Another great example of this is New York Governor David Patterson’s proposal of an 18 percent tax on non-diet soft drinks as included in his budget proposal last December. Again, this was done under the guise of protecting citizens from themselves. In this case it was to curb obesity in children by artificially placing the less desirable soft drinks into a higher price point. However, his budget proposal went on to suggest that the amount of revenues that would be generated from such a tax levying would actually increase from 2009-2010 to 2010-2011 (see Steven Milloy’s Junk Science Column from 12/24/08 for more information and a good laugh). So Governor Patterson wasn’t just secretly hoping that all the portly tots of New York kept suckling away at the sugary teat of Mistress Fanta Von Sunkist, he was actually counting on it. Here we see yet another politician lives the impossible dream of both having and eating their proverbial cake (I hope it’s at least sugar free cake in this case).
What really gets me irate about these scenarios is that I subscribe to the notion that the government has no business levying punitive taxes on anything in an effort to push society away from what they’ve deemed undesirable or unacceptable. If I at least thought for a millisecond that their hearts were in the right place I might at lease dissent in a more cuddly fashion. But this nonsense about telling people how they should live and then profiting off it when they don’t is reprehensible. At least the companies that sell and distribute the products that the government finds questionable have a single and well known agenda. They want you to use their product and they even have to tell you what’s in it and in some cases warn you not to use it while the politicians play two face and never get called on it.

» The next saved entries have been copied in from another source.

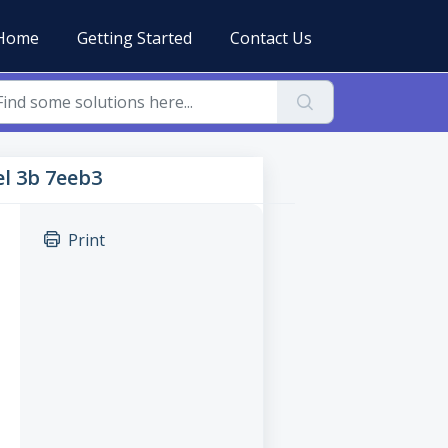
Home
Getting Started
Contact Us
el 3b 7eeb3
Print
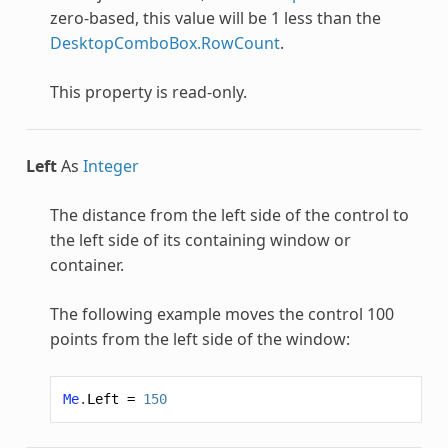
zero-based, this value will be 1 less than the
DesktopComboBox.RowCount
.
This property is read-only.
Left
As
Integer
The distance from the left side of the control to
the left side of its containing window or
container.
The following example moves the control 100
points from the left side of the window:
Me
.
Left
=
150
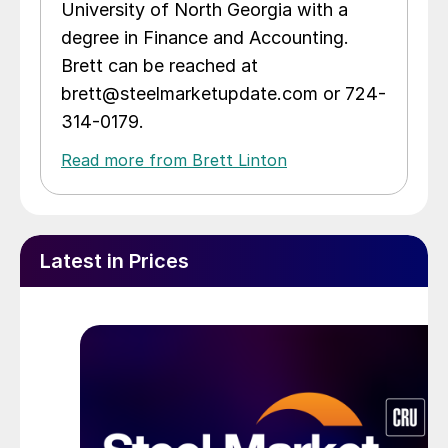
University of North Georgia with a
degree in Finance and Accounting.
Brett can be reached at
brett@steelmarketupdate.com or 724-
314-0179.
Read more from Brett Linton
Latest in Prices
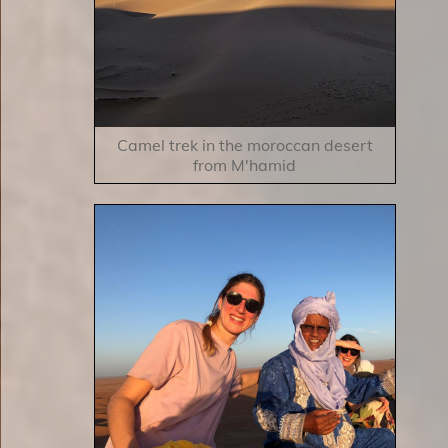
Camel trek in the moroccan desert
from M'hamid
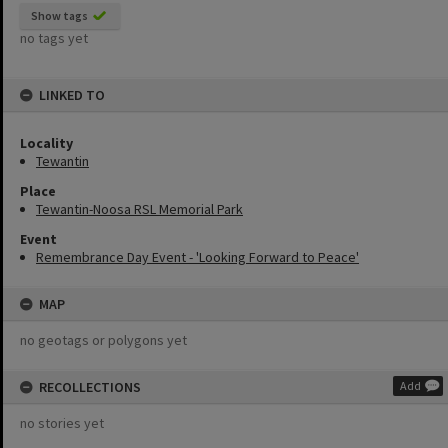
Show tags
no tags yet
LINKED TO
Locality
Tewantin
Place
Tewantin-Noosa RSL Memorial Park
Event
Remembrance Day Event - 'Looking Forward to Peace'
MAP
no geotags or polygons yet
RECOLLECTIONS
Add
no stories yet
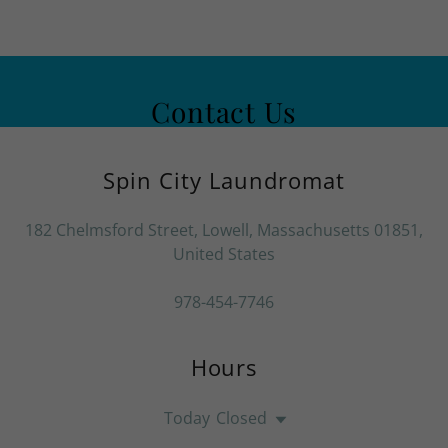
Contact Us
Spin City Laundromat
182 Chelmsford Street, Lowell, Massachusetts 01851,
United States
978-454-7746
Hours
Today
Closed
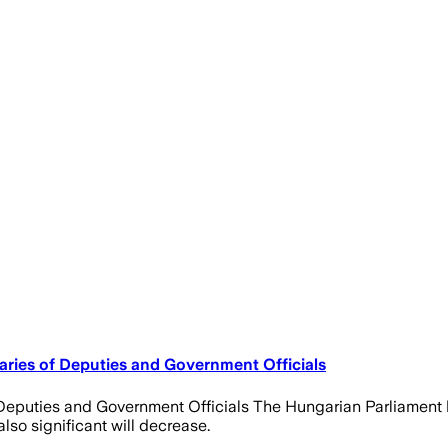
aries of Deputies and Government Officials
f Deputies and Government Officials The Hungarian Parliamen
lso significant will decrease.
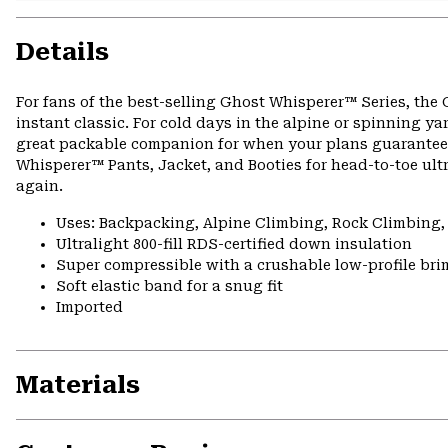
Details
For fans of the best-selling Ghost Whisperer™ Series, the
instant classic. For cold days in the alpine or spinning 
great packable companion for when your plans guarantee bo
Whisperer™ Pants, Jacket, and Booties for head-to-toe ult
again.
Uses: Backpacking, Alpine Climbing, Rock Climbing
Ultralight 800-fill RDS-certified down insulation
Super compressible with a crushable low-profile bri
Soft elastic band for a snug fit
Imported
Materials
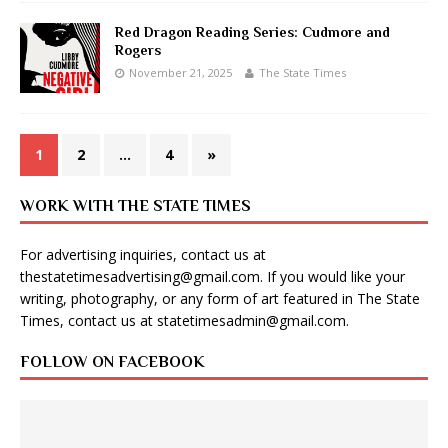
Red Dragon Reading Series: Cudmore and
Rogers
November 21, 2025
The State Times
1
2
…
4
»
WORK WITH THE STATE TIMES
For advertising inquiries, contact us at
thestatetimesadvertising@gmail.com
. If you would like your
writing, photography, or any form of art featured in The State
Times, contact us at
statetimesadmin@gmail.com
.
FOLLOW ON FACEBOOK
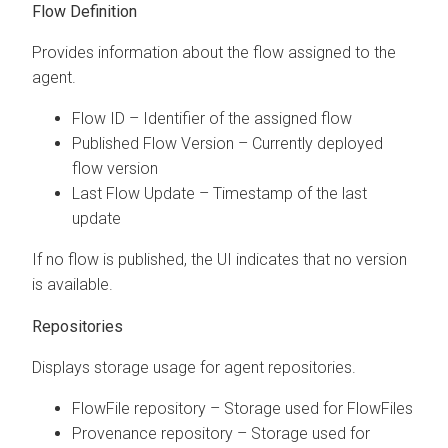
Flow Definition
Provides information about the flow assigned to the
agent.
Flow ID – Identifier of the assigned flow
Published Flow Version – Currently deployed
flow version
Last Flow Update – Timestamp of the last
update
If no flow is published, the UI indicates that no version
is available.
Repositories
Displays storage usage for agent repositories.
FlowFile repository – Storage used for FlowFiles
Provenance repository – Storage used for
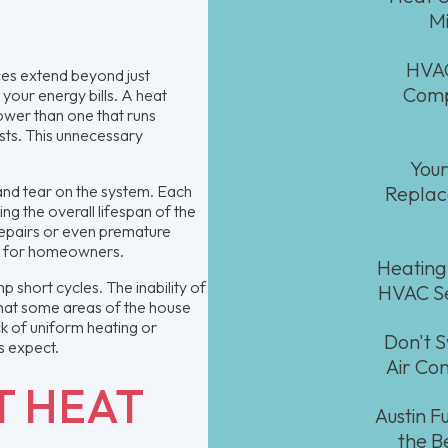
Mi
HVAC
es extend beyond just
Comp
 your energy bills. A heat
wer than one that runs
osts. This unnecessary
Your
and tear on the system. Each
Replace
ng the overall lifespan of the
repairs or even premature
ve for homeowners.
Heating
 short cycles. The inability of
HVAC Se
that some areas of the house
k of uniform heating or
Don't S
s expect.
Air Con
T HEAT
Austin 
the B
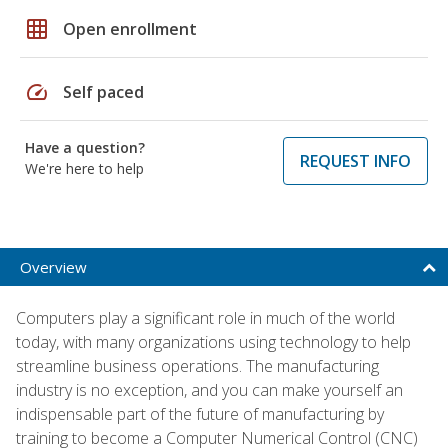
grid_on
Open enrollment
speed
Self paced
Have a question?
REQUEST INFO
We're here to help
Overview
Computers play a significant role in much of the world
today, with many organizations using technology to help
streamline business operations. The manufacturing
industry is no exception, and you can make yourself an
indispensable part of the future of manufacturing by
training to become a Computer Numerical Control (CNC)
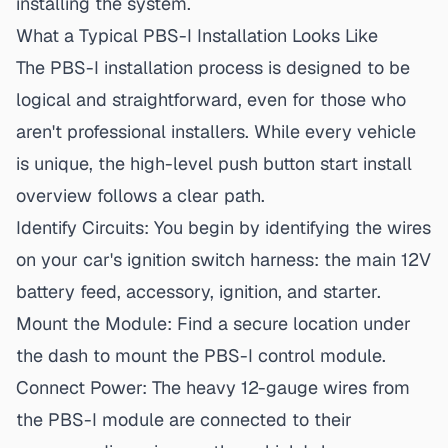
installing the system.
What a Typical PBS-I Installation Looks Like
The PBS-I installation
process is designed to be
logical and straightforward, even for those who
aren't professional installers. While every vehicle
is unique, the high-level push button start install
overview follows a clear path.
Identify Circuits:
You begin by identifying the wires
on your car's ignition switch harness: the main 12V
battery feed, accessory, ignition, and starter.
Mount the Module:
Find a secure location under
the dash to mount the PBS-I control module.
Connect Power:
The heavy 12-gauge wires from
the PBS-I module are connected to their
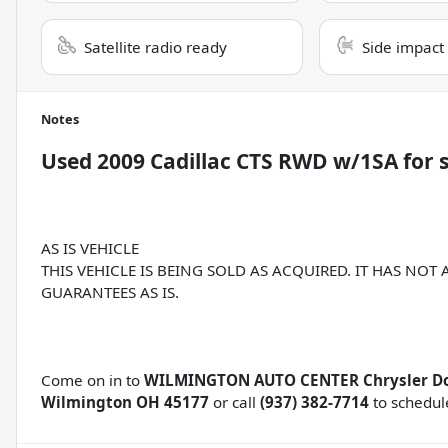
Satellite radio ready
Side impact
Notes
Used
2009 Cadillac CTS RWD w/1SA
for 
AS IS VEHICLE
THIS VEHICLE IS BEING SOLD AS ACQUIRED. IT HAS NOT
GUARANTEES AS IS.
Come on in to
WILMINGTON AUTO CENTER Chrysler D
Wilmington OH 45177
or call
(937) 382-7714
to schedule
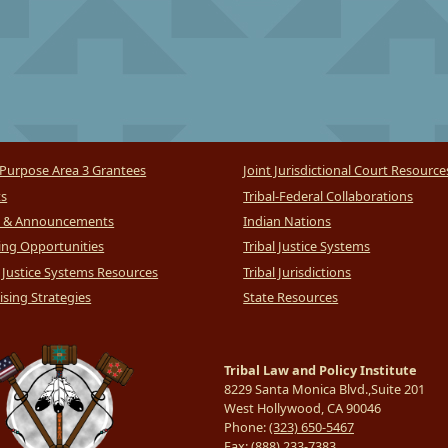
Purpose Area 3 Grantees
Joint Jurisdictional Court Resource
ts
Tribal-Federal Collaborations
 & Announcements
Indian Nations
ng Opportunities
Tribal Justice Systems
l Justice Systems Resources
Tribal Jurisdictions
sing Strategies
State Resources
Tribal Law and Policy Institute
8229 Santa Monica Blvd.,Suite 201
West Hollywood, CA 90046
Phone:
(323) 650-5467
Fax:
(888) 233-7383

What’s scarier still is the presentation of yet another slippery slope. It’s all so easy to agree with them when you don’t smoke or imbibe sugary soft drinks and they tell you that they’re doing to render the nation cancer and obesity free. Of course you agree and with their stated intent, and gladly support them in their “noble” crusade against society’s ills. But what happens when they come after something you do use, something you use responsibly and in moderation. It could be anything. Is it so farfetched to picture a politician at a dais spouting save the nation from itself rhetoric in regards to cheese? Cheese is very fattening and quite bad for you according to most doctors so shouldn’t it be taxed higher to discourage you from potentially fattening yourself up like Hansel and/or Gretel? The government is not in the business of giving back any of the money, rights, or control that it’s been “given” so be very careful what let you them do in the name of the greater good.